Depuis sa naissance, elle vivait dans la peur et le rejet
Pourtant, ses parents lui avaient toujours dit que l’amour finit toujours par l’emporter sur la haine alors elle en donnait à qui voulait bien l’accueillir
Jamais on ne lui avait appris la signification du mot vengeance, pourtant, elle comprit très vite par elle-même les conséquences d’un simple mot
Un matin assombri par la folie des Hommes, sa famille plia bagages pour se rendre au Sud
Son sac à dos sur les épaules et son frère dans les bras, elle traversa cette bande de terre avec les siens
Partout où elle passait, elle croisait la mort et le feu dévastateur se nourrissant des larmes de pères, de mères, de frères, de sœur ayant perdu leurs proches
Dans son malheur, sa famille avait eu de la chance ; une tente et un bout de terre au milieu d’un camp suffisait à les empêcher de tomber dans le désespoir
Du haut de son jeune âge, elle avait hérité de la tâche la plus importante pour ses proches : leur ramener à manger
Mais les rations de nourriture se faisaient rares et les portions maigres
Alors elle avait pris l’habitude de diviser les rations en 3 pour 4 personnes s’effaçant devant la fragilité de sa famille
Elle avait beau n’avoir que 10 ans, elle avait déjà compris que toutes les vies humaines ne se valent pas
Elle qui avait l’air abandonnée par le ciel ne s’arrêtait pourtant jamais de prier, certaine que les éclaircies viendraient chasser le mauvais temps
Elle rayonnait dans un monde qui s’assombrissait
Son corps frôlait souvent les limites du supportable mais jamais il ne craquait, son esprit contrôlait sa douleur jusqu’au plus profond de son âme
Certains soirs, le défaitisme semblait mener une guerre sans relâche contre l’espoir mais ce dernier finissait toujours par gagner
Ses parents lui avaient toujours appris à se battre jusqu’à la dernière seconde où il était encore possible de s’en sortir
Alors dans ce camp abîmé, délabré, ravagé, elle en était sûre ; jamais elle n’abandonnerait !

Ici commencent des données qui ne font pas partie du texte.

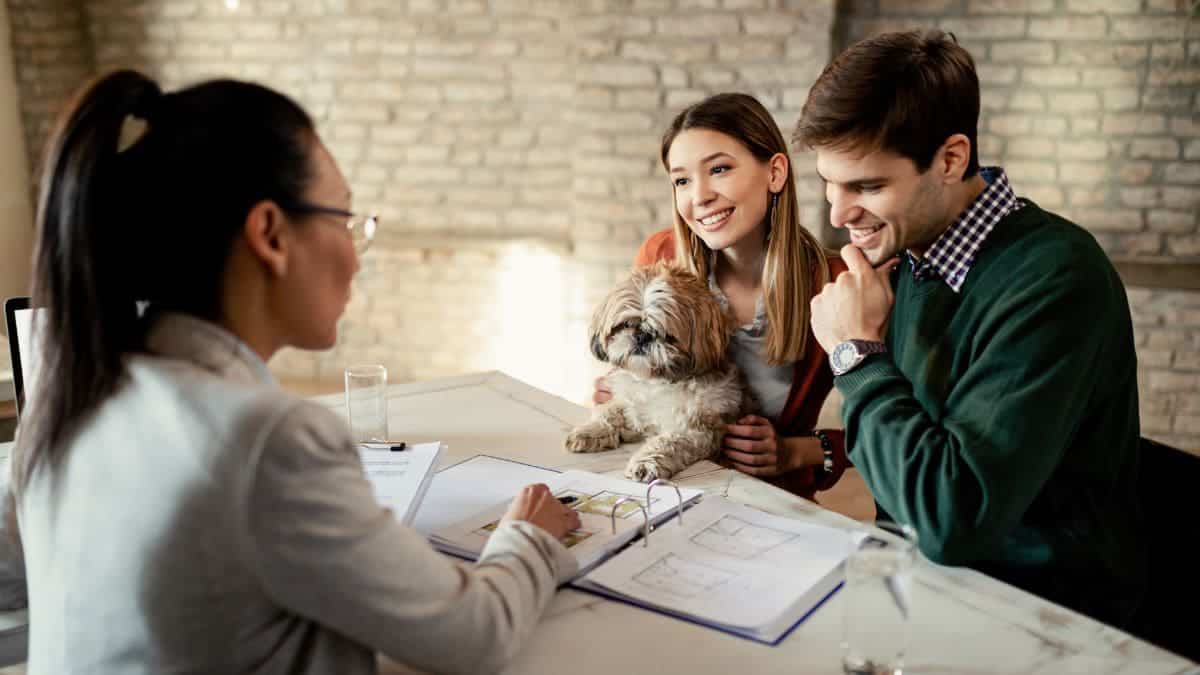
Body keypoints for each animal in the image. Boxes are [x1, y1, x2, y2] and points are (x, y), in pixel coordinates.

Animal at [564, 260, 748, 480]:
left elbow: (667, 442)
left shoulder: (696, 430)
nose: (642, 336)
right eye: (626, 324)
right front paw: (591, 431)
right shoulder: (630, 403)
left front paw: (645, 463)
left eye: (667, 335)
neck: (655, 381)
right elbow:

Il était sûr de lui ; il ne laisserait jamais personne remettre en cause ses principes et valeurs
Ils étaient sa boussole, ils avaient toujours été le fil rouge de son parcours et de sa vie
Un soir imbibé d’alcool et de rêves, il se l’était promis : un jour, il porterait la voix d’un peuple trop souvent oublié ; un jour, il serait député
Jamais il ne trahissait ses engagements alors il donna tout ce qu’il avait pendant 3 ans pour accomplir sa promesse
Son dévouement finit par payer, il fit son entrée au parlement
Fasciné par les moulures au plafond et les sièges en bois où les plus grands s’étaient assis par le passé, il ne se laissa pourtant pas impressionner
Il travaillait jours et nuits pour être le porte-parole des citoyens qui lui avaient fait confiance
Mais un beau matin assombri par la vengeance meurtrière des Hommes, il appris la nouvelle
Le massacre avait commencé aux portes de l’Europe
Il avait beau ne pas avoir de liens avec ce peuple meurtri, il se sentait investi d’une mission
Les mots « cessez-le-feu » étaient les seuls qui sortaient de sa bouche avec force
Il espérait que ses discours rallieraient ses homologues mais, très vite, l’espoir céda le pas au défaitisme
Les semaines passaient et rien ne changeait
Le silence de certains le brisa de part en part au point de faire voler en éclats son miroir un jour où il n’assuma plus son image dans la glace
Ses pieds ne lui avait jamais semblé aussi lourd en entrant au parlement chaque matin
Les vieux sièges en bois ayant accueilli les plus grands humanistes de son temps lui procuraient un sentiment d’imposture impossible à combattre
Les moulures au plafond n’étaient plus que le symbole d’une richesse financière méprisant la richesse humaine
Chaque nuit, ses principes et valeurs venaient toquer à la porte de sa conscience remplissant ses nuits blanches d’idées noires
Le manque de sommeil conjugué à sa dissonance interne l’usait jusqu’à à la corde
Alors il en était désormais convaincu ; bientôt, il abandonnerait.